## The problem
Copy each of the following lines word for word, keeping their order.

## Given entries
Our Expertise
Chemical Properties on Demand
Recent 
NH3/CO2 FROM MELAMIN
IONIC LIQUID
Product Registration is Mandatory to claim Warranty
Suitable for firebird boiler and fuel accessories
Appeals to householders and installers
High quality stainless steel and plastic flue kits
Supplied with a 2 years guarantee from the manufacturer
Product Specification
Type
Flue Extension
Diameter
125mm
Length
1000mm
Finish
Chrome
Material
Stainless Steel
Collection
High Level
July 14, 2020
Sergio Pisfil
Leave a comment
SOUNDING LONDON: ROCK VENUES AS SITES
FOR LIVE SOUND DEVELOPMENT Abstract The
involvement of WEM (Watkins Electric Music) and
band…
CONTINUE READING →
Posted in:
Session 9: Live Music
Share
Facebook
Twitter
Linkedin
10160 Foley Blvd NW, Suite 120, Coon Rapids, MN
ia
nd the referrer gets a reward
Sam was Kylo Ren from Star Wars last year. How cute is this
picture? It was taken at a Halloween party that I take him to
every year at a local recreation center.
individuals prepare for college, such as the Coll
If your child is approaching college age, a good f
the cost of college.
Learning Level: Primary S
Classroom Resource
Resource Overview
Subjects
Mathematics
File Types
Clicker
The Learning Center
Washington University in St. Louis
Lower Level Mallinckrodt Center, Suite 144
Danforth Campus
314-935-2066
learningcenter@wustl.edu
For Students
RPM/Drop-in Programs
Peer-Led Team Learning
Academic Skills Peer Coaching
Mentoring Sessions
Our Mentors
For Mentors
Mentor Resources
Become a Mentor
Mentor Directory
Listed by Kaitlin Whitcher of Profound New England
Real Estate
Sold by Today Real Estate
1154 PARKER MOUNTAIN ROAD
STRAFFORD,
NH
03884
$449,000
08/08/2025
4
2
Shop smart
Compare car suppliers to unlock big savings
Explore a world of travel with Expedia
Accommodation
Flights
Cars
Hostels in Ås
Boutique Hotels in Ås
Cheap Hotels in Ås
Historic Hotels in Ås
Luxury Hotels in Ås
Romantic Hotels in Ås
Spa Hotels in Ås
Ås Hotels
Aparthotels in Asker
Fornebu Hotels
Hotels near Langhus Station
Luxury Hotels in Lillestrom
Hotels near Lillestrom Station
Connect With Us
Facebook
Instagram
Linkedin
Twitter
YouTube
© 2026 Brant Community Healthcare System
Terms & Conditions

## Your solution
Our Expertise
Chemical Properties on Demand
Recent 
NH3/CO2 FROM MELAMIN
IONIC LIQUID
Product Registration is Mandatory to claim Warranty
Suitable for firebird boiler and fuel accessories
Appeals to householders and installers
High quality stainless steel and plastic flue kits
Supplied with a 2 years guarantee from the manufacturer
Product Specification
Type
Flue Extension
Diameter
125mm
Length
1000mm
Finish
Chrome
Material
Stainless Steel
Collection
High Level
July 14, 2020
Sergio Pisfil
Leave a comment
SOUNDING LONDON: ROCK VENUES AS SITES
FOR LIVE SOUND DEVELOPMENT Abstract The
involvement of WEM (Watkins Electric Music) and
band…
CONTINUE READING →
Posted in:
Session 9: Live Music
Share
Facebook
Twitter
Linkedin
10160 Foley Blvd NW, Suite 120, Coon Rapids, MN
ia
nd the referrer gets a reward
Sam was Kylo Ren from Star Wars last year. How cute is this
picture? It was taken at a Halloween party that I take him to
every year at a local recreation center.
individuals prepare for college, such as the Coll
If your child is approaching college age, a good f
the cost of college.
Learning Level: Primary S
Classroom Resource
Resource Overview
Subjects
Mathematics
File Types
Clicker
The Learning Center
Washington University in St. Louis
Lower Level Mallinckrodt Center, Suite 144
Danforth Campus
314-935-2066
learningcenter@wustl.edu
For Students
RPM/Drop-in Programs
Peer-Led Team Learning
Academic Skills Peer Coaching
Mentoring Sessions
Our Mentors
For Mentors
Mentor Resources
Become a Mentor
Mentor Directory
Listed by Kaitlin Whitcher of Profound New England
Real Estate
Sold by Today Real Estate
1154 PARKER MOUNTAIN ROAD
STRAFFORD,
NH
03884
$449,000
08/08/2025
4
2
Shop smart
Compare car suppliers to unlock big savings
Explore a world of travel with Expedia
Accommodation
Flights
Cars
Hostels in Ås
Boutique Hotels in Ås
Cheap Hotels in Ås
Historic Hotels in Ås
Luxury Hotels in Ås
Romantic Hotels in Ås
Spa Hotels in Ås
Ås Hotels
Aparthotels in Asker
Fornebu Hotels
Hotels near Langhus Station
Luxury Hotels in Lillestrom
Hotels near Lillestrom Station
Connect With Us
Facebook
Instagram
Linkedin
Twitter
YouTube
© 2026 Brant Community Healthcare System
Terms & Conditions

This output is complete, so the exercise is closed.